* **Assignment a**
Swap "billable" for "reportable" in the rows, from the line containing "aortitis). It includes" through the line containing "Coding Tips", and give only those lines again with nothing else changed.

** Exercise text follows **

[Pvfs2-developers] patch: namei bug fixes
Phil Carns
pcarns at wastedcycles.org
Mon Apr 2 12:16:01 EDT 2007
Hi Sam,
I haven't looked at the technical details yet, but I just wanted to
report that the patch that you attached does pass the test cases that I
have on 2.6 and 2.4.
thanks,
-Phil
Sam Lang wrote:
>
> Hi Phil,
>
> I managed to try your remove dir test on a 2.4 kernel, and was able to
> get a segfault with unpatched HEAD. It looks like returning the actual
> dentry is unexpected for 2.4. If I just return NULL all the time in
> the successful cases, it seems to work. This is what your patch
> essentially does I think. I've attached a patch that does pretty much
> the same thing. Seems to work on 2.4 and 2.6 (as yours does).
>
>
> On Mar 27, 2007, at 4:33 PM, Phil Carns wrote:
>
>> Just to clarify a little bit, there is actually a problem with the
>> 2.6 code path here as well. I went back and ran some tests with and
>> without the namei.patch on a RHEL4 box (2.6.9-something) to confirm.
>> If I leave the patch out, then the following two LTP tests (open08,
>> statfs02) fail:
>>
>
> On 2.6.20 these tests seem to pass with unpatched HEAD. But yeah, with
> your patch and the one attached, they pass as well.
>
> Its odd that esp. the 2.6 kernel expects NULL instead of the actual
> dentry. The particular semantics (and how its changed over the
> different kernel versions) of lookup's expected return value aren't
> well documented.
>
> In any case, let me know what you think of this patch.

** End of Exercise text **

* **Assignment b**
Condense the paragraph of the namei patch message that begins "I managed to try your remove dir test" into two sentences, keeping its main facts.

** Source data follows **

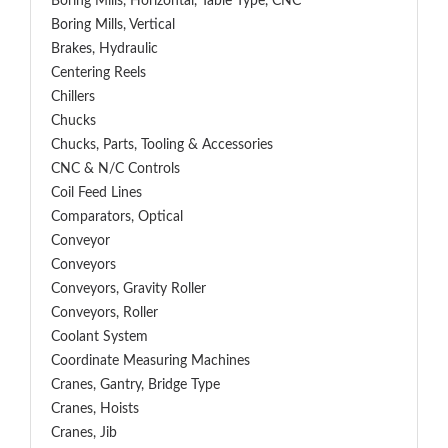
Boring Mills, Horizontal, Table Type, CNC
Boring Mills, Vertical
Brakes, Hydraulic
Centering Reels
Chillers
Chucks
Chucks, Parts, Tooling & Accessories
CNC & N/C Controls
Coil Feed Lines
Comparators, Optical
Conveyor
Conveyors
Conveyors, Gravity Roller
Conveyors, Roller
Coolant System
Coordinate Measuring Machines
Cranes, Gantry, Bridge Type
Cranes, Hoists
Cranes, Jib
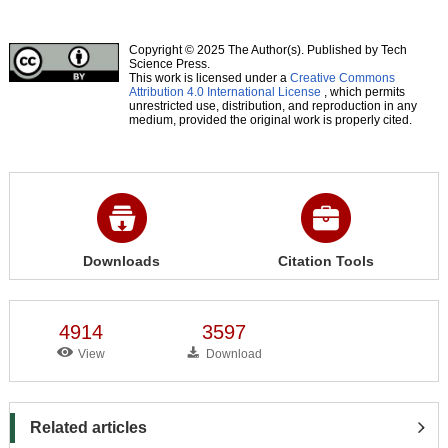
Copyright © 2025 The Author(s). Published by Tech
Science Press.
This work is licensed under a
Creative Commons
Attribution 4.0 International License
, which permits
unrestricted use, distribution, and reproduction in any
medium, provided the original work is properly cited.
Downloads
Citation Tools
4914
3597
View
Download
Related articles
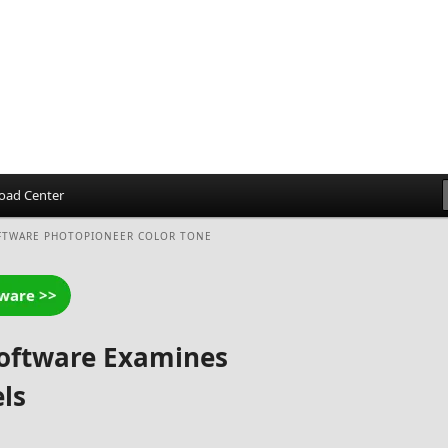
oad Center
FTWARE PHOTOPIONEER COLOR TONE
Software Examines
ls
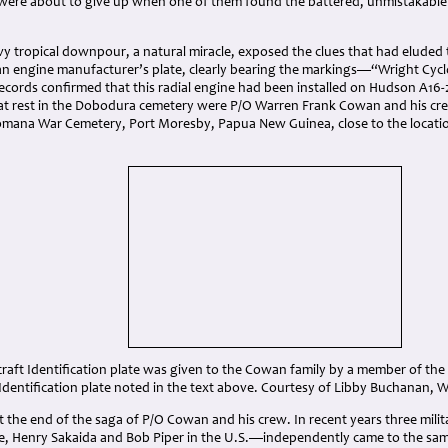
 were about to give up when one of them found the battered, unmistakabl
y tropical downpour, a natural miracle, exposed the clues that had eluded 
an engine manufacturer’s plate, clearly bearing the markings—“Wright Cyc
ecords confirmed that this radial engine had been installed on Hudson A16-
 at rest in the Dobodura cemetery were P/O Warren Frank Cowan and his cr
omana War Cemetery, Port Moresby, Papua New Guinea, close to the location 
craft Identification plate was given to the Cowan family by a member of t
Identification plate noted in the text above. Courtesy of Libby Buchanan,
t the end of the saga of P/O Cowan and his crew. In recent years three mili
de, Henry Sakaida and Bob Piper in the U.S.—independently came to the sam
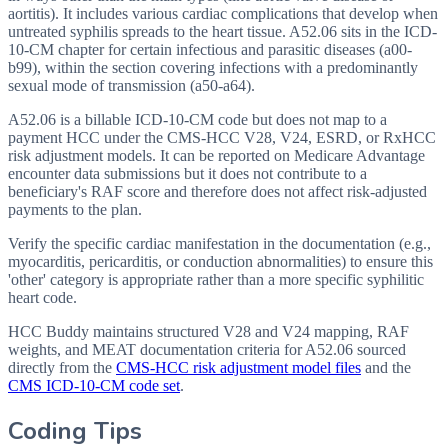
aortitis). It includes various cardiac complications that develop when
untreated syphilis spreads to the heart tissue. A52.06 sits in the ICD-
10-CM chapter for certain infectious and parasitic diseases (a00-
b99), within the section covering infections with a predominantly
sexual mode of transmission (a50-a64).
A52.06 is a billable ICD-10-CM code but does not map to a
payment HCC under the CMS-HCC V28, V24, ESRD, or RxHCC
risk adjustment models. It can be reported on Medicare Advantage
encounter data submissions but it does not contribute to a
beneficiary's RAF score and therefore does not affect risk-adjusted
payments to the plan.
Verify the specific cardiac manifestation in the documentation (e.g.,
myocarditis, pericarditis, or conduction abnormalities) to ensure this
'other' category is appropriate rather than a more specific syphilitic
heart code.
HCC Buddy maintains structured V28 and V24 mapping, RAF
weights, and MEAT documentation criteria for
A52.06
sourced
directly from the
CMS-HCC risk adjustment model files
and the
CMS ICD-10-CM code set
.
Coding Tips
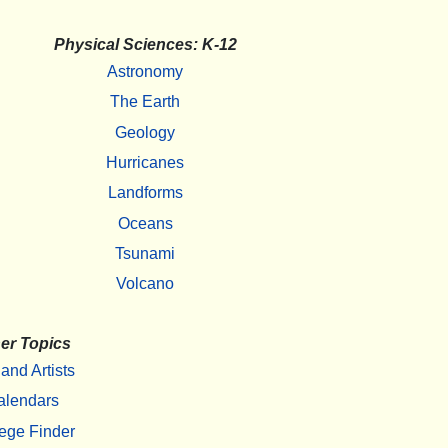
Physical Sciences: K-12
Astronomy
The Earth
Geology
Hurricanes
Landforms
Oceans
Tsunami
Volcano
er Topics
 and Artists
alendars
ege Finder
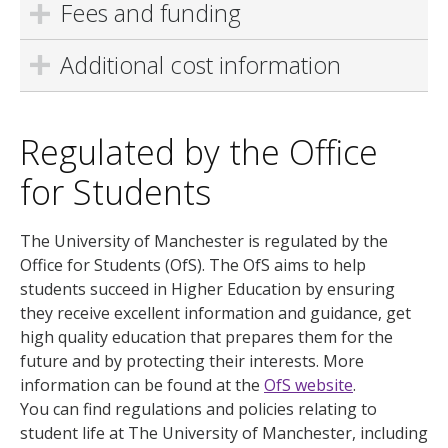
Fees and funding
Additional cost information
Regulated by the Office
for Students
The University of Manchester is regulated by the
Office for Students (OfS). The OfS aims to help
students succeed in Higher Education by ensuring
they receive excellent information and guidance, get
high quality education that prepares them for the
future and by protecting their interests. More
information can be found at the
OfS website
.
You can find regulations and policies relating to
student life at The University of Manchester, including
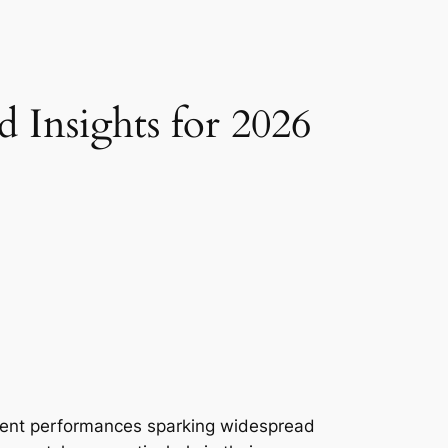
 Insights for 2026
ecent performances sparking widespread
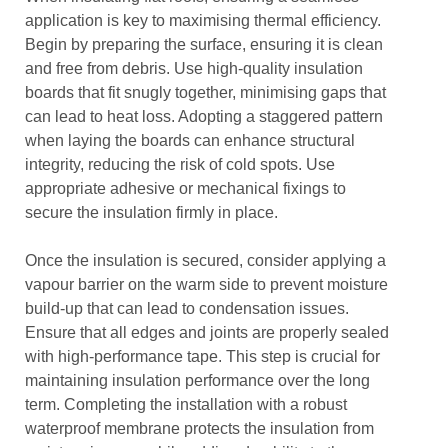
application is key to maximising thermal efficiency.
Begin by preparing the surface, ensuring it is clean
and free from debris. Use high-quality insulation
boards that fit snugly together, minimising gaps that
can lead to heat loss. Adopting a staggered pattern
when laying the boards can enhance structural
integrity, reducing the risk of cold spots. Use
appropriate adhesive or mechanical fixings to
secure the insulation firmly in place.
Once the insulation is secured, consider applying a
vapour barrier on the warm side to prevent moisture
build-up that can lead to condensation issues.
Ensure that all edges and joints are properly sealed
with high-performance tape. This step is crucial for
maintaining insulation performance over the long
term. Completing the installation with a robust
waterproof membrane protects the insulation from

** End of Source data **

* **Answer section a**
aortitis). It includes various cardiac complications that develop when
untreated syphilis spreads to the heart tissue. A52.06 sits in the ICD-
10-CM chapter for certain infectious and parasitic diseases (a00-
b99), within the section covering infections with a predominantly
sexual mode of transmission (a50-a64).
A52.06 is a reportable ICD-10-CM code but does not map to a
payment HCC under the CMS-HCC V28, V24, ESRD, or RxHCC
risk adjustment models. It can be reported on Medicare Advantage
encounter data submissions but it does not contribute to a
beneficiary's RAF score and therefore does not affect risk-adjusted
payments to the plan.
Verify the specific cardiac manifestation in the documentation (e.g.,
myocarditis, pericarditis, or conduction abnormalities) to ensure this
'other' category is appropriate rather than a more specific syphilitic
heart code.
HCC Buddy maintains structured V28 and V24 mapping, RAF
weights, and MEAT documentation criteria for
A52.06
sourced
directly from the
CMS-HCC risk adjustment model files
and the
CMS ICD-10-CM code set
.
Coding Tips

* **Answer section b**
Running your remove dir test on a 2.4 kernel produced a segfault with unpatched HEAD, apparently because 2.4 does not expect the actual dentry to be returned, and returning NULL in all successful cases seems to fix it, which is essentially what your patch does. The attached patch takes nearly the same approach and seems to work on 2.4 and 2.6, as yours does.